In [1]:
import torch
import torch.nn as nn
from torch.utils.data import Dataset, DataLoader
import numpy as np
from nltk import word_tokenize
from collections import Counter
import re

In [2]:
class TextDataset(Dataset):
    def __init__(self, text, sequence_length, min_freq=0):
        self.tokens = word_tokenize(text)
        token_counts = Counter(self.tokens)
        
        # Build vocabulary and word-to-index and index-to-word mappings
        self.vocab = ['<unk>'] + sorted([token for token, count in token_counts.items() if count >= min_freq], key=token_counts.get, reverse=True)
        self.token2idx = {w: idx for idx, w in enumerate(self.vocab)}
        self.idx2token = {idx: w for idx, w in enumerate(self.vocab)}
        self.vocab_size = len(self.vocab)
        
        # Convert tokens sequence to indices sequence
        self.indices = [self.token2idx.get(token, self.unk) for token in self.tokens]
        
        # Prepare sequences
        self.sequence_length = sequence_length
        self.data = []
        for i in range(len(self.indices) - sequence_length):
            input_seq = self.indices[i:i+sequence_length]
            target_seq = self.indices[i+1:i+sequence_length+1]
            self.data.append((input_seq, target_seq))

    def __len__(self):
        return len(self.data)
    
    def __getitem__(self, index):
        return torch.tensor(self.data[index][0]), torch.tensor(self.data[index][1])

    @property
    def unk(self):
        return self.token2idx['<unk>']

In [3]:
sequence_length = 5
batch_size = 32
text = open('time_machine.txt', 'r').read()
text = re.sub("[^A-Za-z]+", " ", text).lower()

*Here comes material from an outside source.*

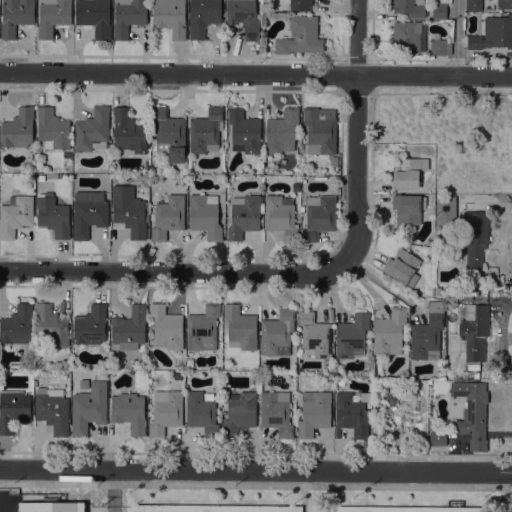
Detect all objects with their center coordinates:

dataset = TextDataset(text, sequence_length)
dataloader = DataLoader(dataset, batch_size=batch_size, shuffle=True)

In [4]:
class NextWordPredictor(nn.Module):
    def __init__(self, vocab_size, embedding_dim=128, hidden_dim=256):
        super(NextWordPredictor, self).__init__()
        self.embedding = nn.Embedding(vocab_size, embedding_dim)
        self.lstm = nn.LSTM(embedding_dim, hidden_dim, batch_first=True)
        self.fc = nn.Linear(hidden_dim, vocab_size)
        
    def forward(self, x, hidden):
        # Convert word indices to embeddings
        x = self.embedding(x)
        # Pass through LSTM
        out, hidden = self.lstm(x, hidden)
        # Pass through fully connected layer
        out = self.fc(out)
        return out, hidden
    
    def init_hidden(self, batch_size):
        # Initialize hidden state and cell state with zeros for LSTM
        h0 = torch.zeros(1, batch_size, hidden_dim)  # Hidden state
        c0 = torch.zeros(1, batch_size, hidden_dim)  # Cell state
        return (h0, c0)  # Return as tuple

In [5]:
# Hyperparameters
embedding_dim = 128
hidden_dim = 256
num_epochs = 10
learning_rate = 0.001

# Initialize the model, loss function, and optimizer
model = NextWordPredictor(vocab_size=dataset.vocab_size, embedding_dim=embedding_dim, hidden_dim=hidden_dim)
criterion = nn.CrossEntropyLoss()
optimizer = torch.optim.Adam(model.parameters(), lr=learning_rate)

# Training loop
for epoch in range(num_epochs):
    for i, (input_seq, target_seq) in enumerate(dataloader):
        hidden = model.init_hidden(input_seq.size(0))  # Initialize hidden state for each epoch
        # Zero gradients
        optimizer.zero_grad()
        
        # Forward pass
        output, hidden = model(input_seq, hidden)
        
        # Reshape output and target for loss calculation
        output = output.view(-1, dataset.vocab_size)
        target_seq = target_seq.view(-1)
        
        # Calculate loss and backpropagate
        loss = criterion(output, target_seq)
        loss.backward()
        optimizer.step()
        
        if i % 100 == 0 or i == len(dataloader):
            print(f'Epoch [{epoch+1}/{num_epochs}], Step [{i+1}/{len(dataloader)}], Loss: {loss.item():.4f}')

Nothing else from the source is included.